El que experimentó por sí mismo, encuentra con facilidad la descripción adecuada. El psiquiatra que solamente observa, se esforzará en vano por formular lo que puede decir el enfermo de sus vivencias

Karl Jaspers, Psicopatología General





Codano, na. adj. Perteneciente o relativo a los centros de la Universidad de Copenhague dedicados al estudio de la psiquiatría y de la subjetividad. U.t.c.s. A efectos de este artículo: Parnas et al., autores de Rediscovering Psychopathology: The Epistemology and Phenomenology of the Psychiatric Object.



ENTIENDEN LOS CODANOS la psicopatología como el estudio de la experiencia anómala, o trastornada. No tardan en asimilar esta experiencia a la conciencia en la que ven morar el objeto de la psicopatología para Jaspers, “the conscious psychic event”. El tándem de la experiencia consciente deviene así un invariable que, identificado en nombre de Nagel con la misma subjetividad, queda instituido como el suelo sobre el que avanzan sus pesquisas psicopatológicas de unos “mental states identified on experiential grounds”.

Pero esta conciencia experiencial resulta difícilmente aprehensible, y a lo más que llegan (aunque machaconamente) es a enfrentarla al mundo físico. Quieren presentarla con Husserl como una red de momentos interdependientes opuestos a una espacialidad atomizada en la que su léxico choca y tropieza (frame, ground, structure). Rechazan su intelección como “substantive objects of the natural world (ie, things)” y censuran el empeño fisicalista por dibujar la “reality as graspable in a certain substantive mechanical sens” (sí se lo parecía, graspable, al secuaz Stanghellini).

No merece probablemente la pena desbrozar la maraña (o marañón) onto-epistémica en la que se enredan para justificar su propuesta y arremeter contra un reduccionismo neurocerebral que endosan al demonizado positivismo o empirismo lógico. Baste identificar su rechazo al de las operational definitions que de la mano de Carl Hempel llegaron a la psiquiatría americana para inspirar el deeseeme desde su tercera edición. Les parecen pobres las definiciones ambulantes y queridamente desarraigadas del manual estadístico. Les conmueven las palabras sin historia y sin hogar que allí se alistan, y se precipitan sobre el huérfano jurándose encarrilar esa vida sin sentido. Pero recelosos de los auténticos orígenes (esa madre biológica -¡ups!- que los abandonó a una suerte sin doctrina), lo empujan a ser acogido por una familia de relaciones significativas o a someterse a la estructura estatal de la experiencia.

Ante el repudio de la causalidad mecánica, esa que entiende la conciencia como “a mere product of neurophysiological events that lacks any causally relevant meaning structures of its own” (nótese que también lo físico lo entienden a su vez por mera oposición), proponen unas relaciones de sentido (meaning relations) que no parecen constreñir menos por haber mudado el apellido al dejarse adoptar por la motivational causality. Pero no es esta su apuesta principal (sí lo es de Stanghellini en el artículo reseñado en nuestro número anterior, Stanghellini y el equívoco Minkowski); y sea porque les parezca tímido el pupilaje, o tal vez al contrario atrevido en exceso (rememorando la reprimenda de Jaspers a von Weizsäcker por sus omniabarcantes pretensiones de sentido) conceden otra salida al desharrapado animal proponiéndole vestir las forms of judgement del buen sujeto del Estado de experiencia.

En FENOPATOLOGICA nos preguntamos si esta opción totalitaria (como veremos) de los codanos, acorde con su comprensión de la psicopatología como experiencia trastornada, es compatible con la concepción descriptiva de la Psicopatología General de Karl Jaspers a la que dicen rendir homenaje.

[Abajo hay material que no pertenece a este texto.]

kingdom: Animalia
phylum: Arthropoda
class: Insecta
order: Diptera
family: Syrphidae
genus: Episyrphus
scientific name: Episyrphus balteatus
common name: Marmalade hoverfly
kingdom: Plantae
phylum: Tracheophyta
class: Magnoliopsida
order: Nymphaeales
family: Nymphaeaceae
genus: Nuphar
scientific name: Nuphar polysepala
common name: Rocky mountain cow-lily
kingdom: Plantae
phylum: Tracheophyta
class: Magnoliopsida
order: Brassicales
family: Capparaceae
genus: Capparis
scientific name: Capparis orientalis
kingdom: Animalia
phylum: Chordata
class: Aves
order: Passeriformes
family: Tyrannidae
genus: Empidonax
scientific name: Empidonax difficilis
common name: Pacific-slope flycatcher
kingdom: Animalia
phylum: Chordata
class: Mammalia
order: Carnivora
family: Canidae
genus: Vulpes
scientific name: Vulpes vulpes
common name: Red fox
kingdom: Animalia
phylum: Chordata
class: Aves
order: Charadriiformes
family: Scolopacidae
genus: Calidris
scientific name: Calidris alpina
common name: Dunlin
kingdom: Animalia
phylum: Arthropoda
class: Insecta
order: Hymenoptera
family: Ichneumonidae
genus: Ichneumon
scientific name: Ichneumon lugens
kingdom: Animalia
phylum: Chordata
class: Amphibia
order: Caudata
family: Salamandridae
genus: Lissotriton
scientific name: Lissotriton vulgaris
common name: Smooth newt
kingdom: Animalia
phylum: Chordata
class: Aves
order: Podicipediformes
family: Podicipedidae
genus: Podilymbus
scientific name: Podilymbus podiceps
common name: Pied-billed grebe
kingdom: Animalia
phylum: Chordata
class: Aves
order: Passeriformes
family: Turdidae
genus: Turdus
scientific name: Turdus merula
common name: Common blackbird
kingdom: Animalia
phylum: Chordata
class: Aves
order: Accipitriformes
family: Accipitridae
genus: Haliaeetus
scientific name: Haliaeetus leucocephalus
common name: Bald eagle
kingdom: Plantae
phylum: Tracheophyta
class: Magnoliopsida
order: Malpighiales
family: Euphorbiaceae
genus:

Creemos hallar respuesta en el editorial del mismo número de Schizophrenia Bulletin firmado por Assen Jablensky. En él destaca, imprecisiones fenomenológicas (hasta la denunciada loose manner) aparte, el papel de la introspección rescatado por Jaspers. Este acceso a la vivencia del enfermo a través de su propio relato, de lo comunicado por él, del punto de vista de quien vive y sufre el enfermar, la descripción “from within” que también reclaman los codanos, consiste en atender la experiencia que el orate hace de su propio malestar, lo cual resultaría improductivo si entendiéramos que es el mismo experienciar el que flaquea. Se trata pues de entender la psicopatología as experienced (como destaca en el original el australiano), no of experience como los codanos interpretan.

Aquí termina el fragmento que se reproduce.